WHAT THIS TASK INVOLVES =>
Because the pictures are not wanted, give back only the exact text of every entry below.

PROVIDED MATERIAL =>
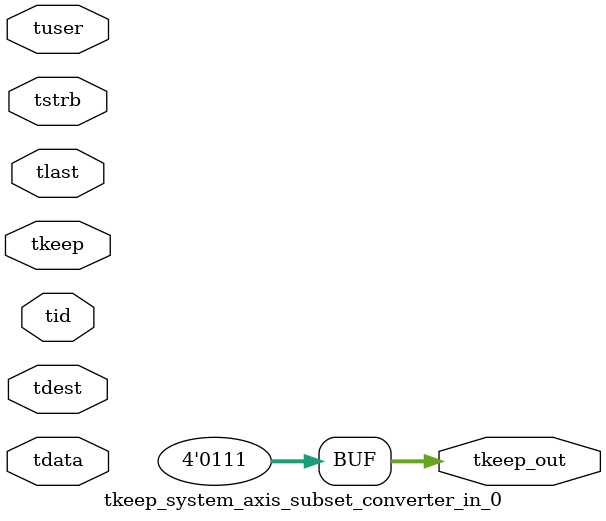
<source format=v>


`timescale 1ps/1ps

module tkeep_system_axis_subset_converter_in_0 #
(
parameter C_S_AXIS_TDATA_WIDTH = 32,
parameter C_S_AXIS_TUSER_WIDTH = 0,
parameter C_S_AXIS_TID_WIDTH   = 0,
parameter C_S_AXIS_TDEST_WIDTH = 0,
parameter C_M_AXIS_TDATA_WIDTH = 32
)
(
input  [(C_S_AXIS_TDATA_WIDTH == 0 ? 1 : C_S_AXIS_TDATA_WIDTH)-1:0     ] tdata,
input  [(C_S_AXIS_TUSER_WIDTH == 0 ? 1 : C_S_AXIS_TUSER_WIDTH)-1:0     ] tuser,
input  [(C_S_AXIS_TID_WIDTH   == 0 ? 1 : C_S_AXIS_TID_WIDTH)-1:0       ] tid,
input  [(C_S_AXIS_TDEST_WIDTH == 0 ? 1 : C_S_AXIS_TDEST_WIDTH)-1:0     ] tdest,
input  [(C_S_AXIS_TDATA_WIDTH/8)-1:0 ] tkeep,
input  [(C_S_AXIS_TDATA_WIDTH/8)-1:0 ] tstrb,
input                                                                    tlast,
output [(C_M_AXIS_TDATA_WIDTH/8)-1:0 ] tkeep_out
);

assign tkeep_out = {3'b111};

endmodule


</source>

EXERCISE RESPONSE =>
<source format=v>


`timescale 1ps/1ps

module tkeep_system_axis_subset_converter_in_0 #
(
parameter C_S_AXIS_TDATA_WIDTH = 32,
parameter C_S_AXIS_TUSER_WIDTH = 0,
parameter C_S_AXIS_TID_WIDTH   = 0,
parameter C_S_AXIS_TDEST_WIDTH = 0,
parameter C_M_AXIS_TDATA_WIDTH = 32
)
(
input  [(C_S_AXIS_TDATA_WIDTH == 0 ? 1 : C_S_AXIS_TDATA_WIDTH)-1:0     ] tdata,
input  [(C_S_AXIS_TUSER_WIDTH == 0 ? 1 : C_S_AXIS_TUSER_WIDTH)-1:0     ] tuser,
input  [(C_S_AXIS_TID_WIDTH   == 0 ? 1 : C_S_AXIS_TID_WIDTH)-1:0       ] tid,
input  [(C_S_AXIS_TDEST_WIDTH == 0 ? 1 : C_S_AXIS_TDEST_WIDTH)-1:0     ] tdest,
input  [(C_S_AXIS_TDATA_WIDTH/8)-1:0 ] tkeep,
input  [(C_S_AXIS_TDATA_WIDTH/8)-1:0 ] tstrb,
input                                                                    tlast,
output [(C_M_AXIS_TDATA_WIDTH/8)-1:0 ] tkeep_out
);

assign tkeep_out = {3'b111};

endmodule


</source>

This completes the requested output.